人民元を使うFX取引で店頭と取引所の明暗が分かれている。
店頭取引では金利収益を狙う投資家が実際に稼げるケースが出始めており、じわりと存在感が高まりつつある。
一方、東京金融取引所の「くりっく365」では投資家が元を買っても金利差がマイナスとなることが多く、
売買は低調が続く。
IGマーケッツ証券は5月10日に「ドル・元」の取引を始めた。
6月27日までの取引数量はブラジルレアルなど新興国通貨9ペアのなかで最多だった。
元の買い持ちに対して金利が付与されることが店頭での元取引が堅調な背景にあるとみられる。
「元取引では金利収益を上げられない」というこれまでのイメージが変わりつつある。
あと、中国の金利が対ドルで相対的に高いことを映しているとも考えられる。
IGマーケッツ証券の元取引では「ノンデリバラブル・フォワード」(NDF)という通貨先物を使う。

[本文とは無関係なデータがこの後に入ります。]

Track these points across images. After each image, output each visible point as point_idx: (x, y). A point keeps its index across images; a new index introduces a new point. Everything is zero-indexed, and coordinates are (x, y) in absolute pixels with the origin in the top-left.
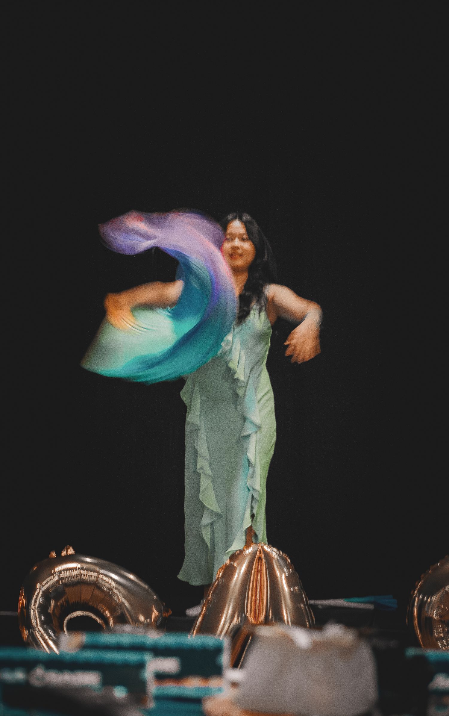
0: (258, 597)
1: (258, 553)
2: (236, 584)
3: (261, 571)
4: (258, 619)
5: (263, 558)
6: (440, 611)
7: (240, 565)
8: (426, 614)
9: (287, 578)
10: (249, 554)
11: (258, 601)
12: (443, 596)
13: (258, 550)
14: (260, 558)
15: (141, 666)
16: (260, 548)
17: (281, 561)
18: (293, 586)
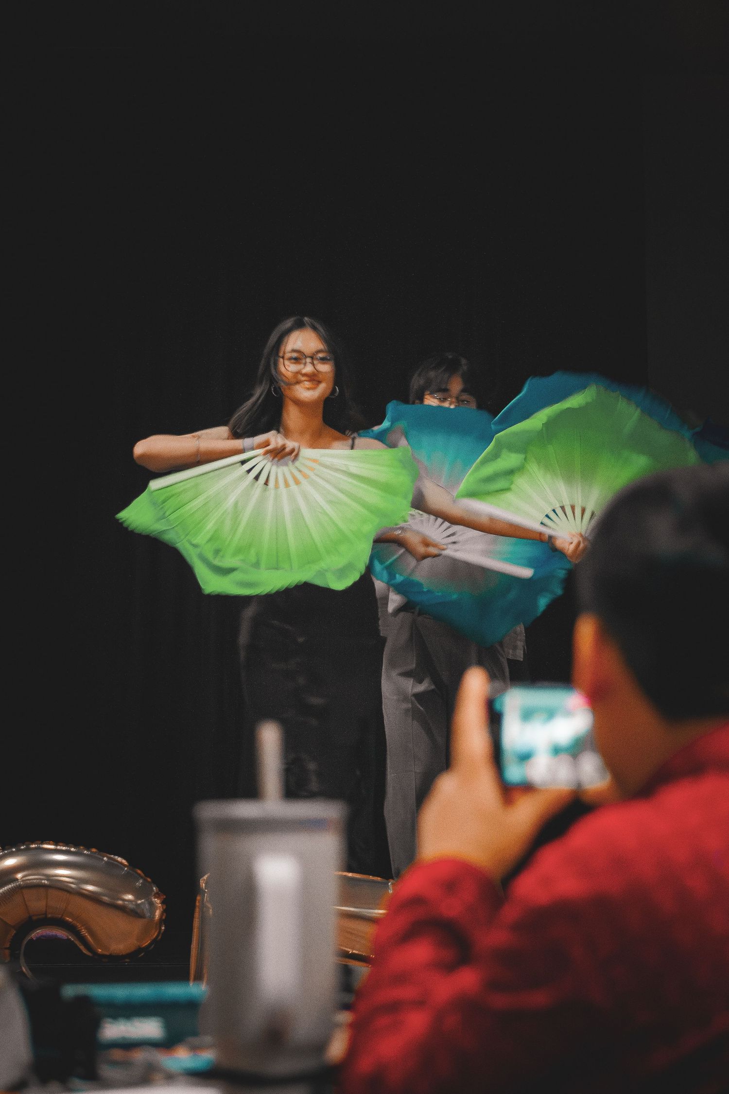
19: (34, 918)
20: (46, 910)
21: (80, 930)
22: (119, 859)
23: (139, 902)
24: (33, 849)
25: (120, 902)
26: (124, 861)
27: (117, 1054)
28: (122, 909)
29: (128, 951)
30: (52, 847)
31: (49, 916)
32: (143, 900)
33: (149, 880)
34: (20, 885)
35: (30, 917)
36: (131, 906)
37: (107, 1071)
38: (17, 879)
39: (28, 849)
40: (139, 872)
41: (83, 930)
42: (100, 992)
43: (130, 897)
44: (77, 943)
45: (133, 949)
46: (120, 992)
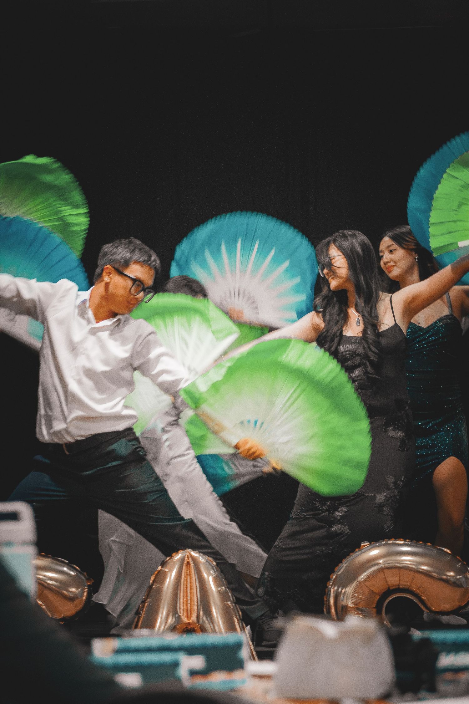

通常、NDFは市場の流動性が乏しいため取引にかかるコストは高くなりやすいとされる。
元の先高観が強まれば需給の偏りから金利差はマイナスとなる傾向が強い。
このため、NDFを使うくりっく365の元・円取引で金利収益はマイナスとなる日が多い。
IGマーケッツ証券など複数の店頭FXで金利収益が得られるのは、外貨の仕入れ先である金融機関の違いも一因になっているようだ。
店頭では通貨取引の最小単位が小さいことも敷居を低くする。
くりっく365の10万通貨単位に対して、通常のFX会社では1万通貨単位から取引できる。
例えば1元= 12円で取引所で元を買うには120万円が必要だが、店頭では12万円で済む。
個人にとってはレバレッジをかける必要性が薄れるため取引のリスクは下がりやすい。
将来の元相場の切り上げなど、根強い先高観を背景に元を買い持ちする個人投資家は多い。
だが足元では中国経済の減速懸念がくすぶり、元安の可能性も排除できない。